ABSTRACT

When the human genome was first sequenced, several surprises were unveiled. First, the number of genes that code for a human are relatively similar in number to those that code for a fruitfly or a common worm, two species with much smaller genomes that were also presumed to be much less complex. Second, those coding genes take up only about 2% of the human genome, leaving a very large fraction of the genome with no known functional role. Borrowing a turn of phrase from the world of astronomy, this non-coding 98% of the genome came to be known as genomic “dark matter.” Extensive follow-up studies have revealed functional roles for some of the non-coding genomic elements. A small percent of the genome encodes regulatory sequences that control when and where our genes function. Another small percent represents structural sequences – essentially spacers that keep our genes well-separated and our chromosomes intact. A surprisingly large 45% of the human genome derives from genomic parasites called “jumping genes,” or transposable elements. These “jumping gene” transposons have the ability to mobilize from one part of the genome to another; some are directly derived from viral sequences that inserted themselves into our genomes for the purpose of taking over infected cells. The human body devotes enormous resources to keeping these transposons in place, preventing the mutations that can be caused when they mobilize into new genomic locations.
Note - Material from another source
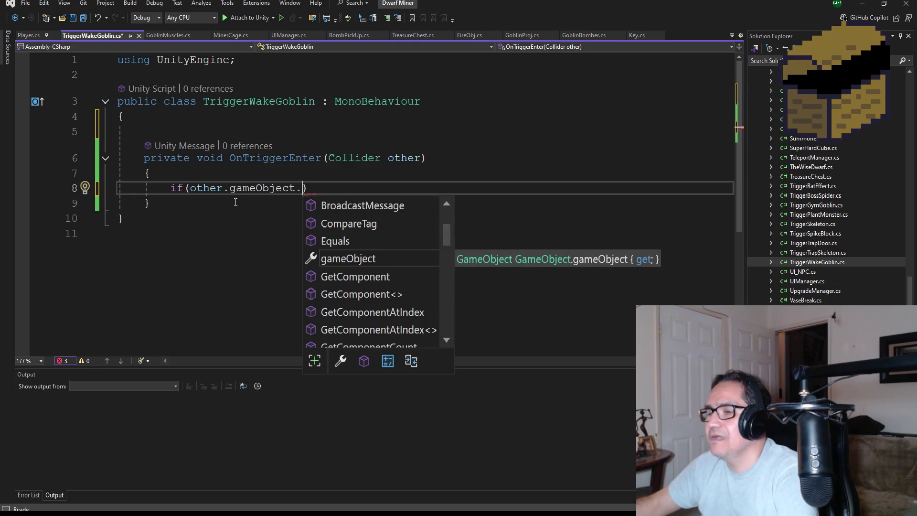
{"action": "type", "text": "C"}
{"action": "key", "text": "Tab"}
{"action": "type", "text": "(ba"}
While these transposon defense systems are usually effective, occasional failures in transposon control have been shown to cause human diseases like hemophilia and cancer. More recently, a subset of these jumping genes that derive from viral sequences have been implicated in the neurodegenerative disease Amyotrophic Lateral Sclerosis (ALS). This talk will review the biology of transposons, the mechanisms that normally silence them, and the evidence that uncontrolled transposon activity may cause ALS.

About the Speaker:

Molly Gale Hammell received her BS in Physics from the College of William & Mary and her PhD in Physics & Astronomy from Dartmouth College. She switched fields from astronomy to computational biology during her postdoctoral fellowship in the lab of Victor Ambros at UMASS Medical School. She now has her own lab at Cold Spring Harbor Laboratory in New York, where she uses tools from molecular genetics and computational biology to study the genomic parasites called Transposable Elements. She has won awards for her research including a Ruth Kirschstein Award from the National Institutes of Health and is a Milton Cassel Scholar of the Rita Allen Foundation.